Issue: WON SK membership is a “property right within the meaning of the Constitution”

Held: No

Ratio: Congress exercises the power to prescribe the qualifications for SK membership. One
who is no longer qualified because of an amendment in the law cannot complain of being
deprived of a proprietary right to SK membership. Only those who qualify as SK members can
contest, based on a statutory right, any act disqualifying them from SK membership or from
voting in the SK elections. SK membership is not a property right protected by the Constitution
because it is a mere statutory right conferred by law. Congress may amend at any time the law
to change or even withdraw the statutory right.
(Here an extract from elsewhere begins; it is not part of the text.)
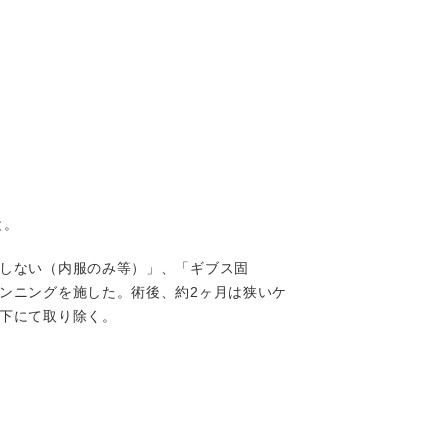
）
と。
しない（内服のみ等）」、「ギブス固
ンニングを施した。術後、約2ヶ月は狭いケ
下にて取り除く。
A public office is not a property right. As the Constitution expressly states, a “[P]ublic
office is a public trust.” No one has a vested right to any public office, much less a vested right to
an expectancy of holding a public office. In Cornejo v. Gabriel, decided in 1920, the Court
already ruled:
”Again, for this petition to come under the due process of law prohibition, it would be necessary to consider an office a
“property.” It is, however, well settled x x x that a public office is not property within the sense of the
constitutional guaranties of due process of law, but is a public trust or agency. x x x The basic idea of the
government x x x is that of a popular representative government, the officers being mere agents and not rulers of the
people, one where no one man or set of men has a proprietary or contractual right to an office, but where every officer
accepts office pursuant to the provisions of the law and holds the office as a trust for the people he represents.”
Petitioners, who apparently desire to hold public office, should realize from the very start
that no one has a proprietary right to public office. While the law makes an SK officer an ex-
officio member of a local government legislative council, the law does not confer on petitioners a
proprietary right or even a proprietary expectancy to sit in local legislative councils. The
constitutional principle of a public office as a public trust precludes any proprietary claim to
public office. Even the State policy directing “equal access to opportunities for public service”
cannot bestow on petitioners a proprietary right to SK membership or a proprietary expectancy
to ex-officio public offices.
Moreover, while the State policy is to encourage the youth’s involvement in public affairs, this
policy refers to those who belong to the class of people defined as the youth. Congress has the
power to define who are the youth qualified to join the SK, which itself is a creation of Congress.
Those who do not qualify because they are past the age group defined as the youth cannot insist
on being part of the youth. In government service, once an employee reaches mandatory
retirement age, he cannot invoke any property right to cling to his office. In the same manner,
since petitioners are now past the maximum age for membership in the SK, they cannot invoke
any property right to cling to their SK membership.
The petition must also fail because no grave abuse of discretion attended the
postponement of the SK elections. RA No. 9164 is now the law that prescribes the qualifications
of candidates and voters for the SK elections. This law also fixes the date of the SK elections.
Petitioners are not even assailing the constitutionality of RA No. 9164. RA No. 9164 enjoys the
presumption of constitutionality and will apply to the July 15, 2002 SK elections.